→ Directive:
Repeat precisely the span of lines below that opens with the line containing "candle: none [980,536,1017,689]" and closes with the line containing "kettle: present [1300,543,1374,606]", both included.

*** Extracted data ***

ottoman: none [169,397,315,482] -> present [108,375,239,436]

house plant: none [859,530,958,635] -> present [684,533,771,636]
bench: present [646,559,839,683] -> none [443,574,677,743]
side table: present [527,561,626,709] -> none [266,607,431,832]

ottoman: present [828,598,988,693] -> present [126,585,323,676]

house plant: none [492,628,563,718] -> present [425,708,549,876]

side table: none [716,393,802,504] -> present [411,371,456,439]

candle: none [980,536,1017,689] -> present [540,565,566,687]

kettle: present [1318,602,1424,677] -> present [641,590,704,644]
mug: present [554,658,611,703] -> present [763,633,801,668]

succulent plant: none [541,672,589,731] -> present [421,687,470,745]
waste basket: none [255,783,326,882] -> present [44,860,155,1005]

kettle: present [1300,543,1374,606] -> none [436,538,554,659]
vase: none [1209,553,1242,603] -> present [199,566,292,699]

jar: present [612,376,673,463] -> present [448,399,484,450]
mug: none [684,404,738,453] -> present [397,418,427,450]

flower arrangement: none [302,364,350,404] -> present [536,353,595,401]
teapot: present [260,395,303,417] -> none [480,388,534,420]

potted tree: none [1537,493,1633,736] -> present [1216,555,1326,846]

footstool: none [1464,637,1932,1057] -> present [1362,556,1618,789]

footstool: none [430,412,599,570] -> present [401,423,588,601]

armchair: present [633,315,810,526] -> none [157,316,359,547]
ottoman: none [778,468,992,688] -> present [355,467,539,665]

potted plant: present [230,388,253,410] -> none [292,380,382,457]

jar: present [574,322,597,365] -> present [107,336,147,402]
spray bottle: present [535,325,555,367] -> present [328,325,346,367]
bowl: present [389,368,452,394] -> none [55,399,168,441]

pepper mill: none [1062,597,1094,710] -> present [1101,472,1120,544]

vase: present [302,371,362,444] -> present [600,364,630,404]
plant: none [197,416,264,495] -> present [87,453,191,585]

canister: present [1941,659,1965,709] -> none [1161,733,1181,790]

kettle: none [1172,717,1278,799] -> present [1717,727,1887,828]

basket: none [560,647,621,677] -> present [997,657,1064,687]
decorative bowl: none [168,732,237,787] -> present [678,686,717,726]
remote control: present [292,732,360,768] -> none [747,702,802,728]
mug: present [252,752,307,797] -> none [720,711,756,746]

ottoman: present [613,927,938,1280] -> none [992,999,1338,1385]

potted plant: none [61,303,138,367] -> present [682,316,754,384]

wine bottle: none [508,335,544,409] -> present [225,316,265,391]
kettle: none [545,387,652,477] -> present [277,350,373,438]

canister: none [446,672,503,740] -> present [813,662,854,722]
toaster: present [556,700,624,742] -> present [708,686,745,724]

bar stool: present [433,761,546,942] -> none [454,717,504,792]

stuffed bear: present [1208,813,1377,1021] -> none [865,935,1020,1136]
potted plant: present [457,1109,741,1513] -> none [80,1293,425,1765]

*** End of Extracted data ***

→ Task solution:
candle: none [980,536,1017,689] -> present [540,565,566,687]

kettle: present [1318,602,1424,677] -> present [641,590,704,644]
mug: present [554,658,611,703] -> present [763,633,801,668]

succulent plant: none [541,672,589,731] -> present [421,687,470,745]
waste basket: none [255,783,326,882] -> present [44,860,155,1005]

kettle: present [1300,543,1374,606] -> none [436,538,554,659]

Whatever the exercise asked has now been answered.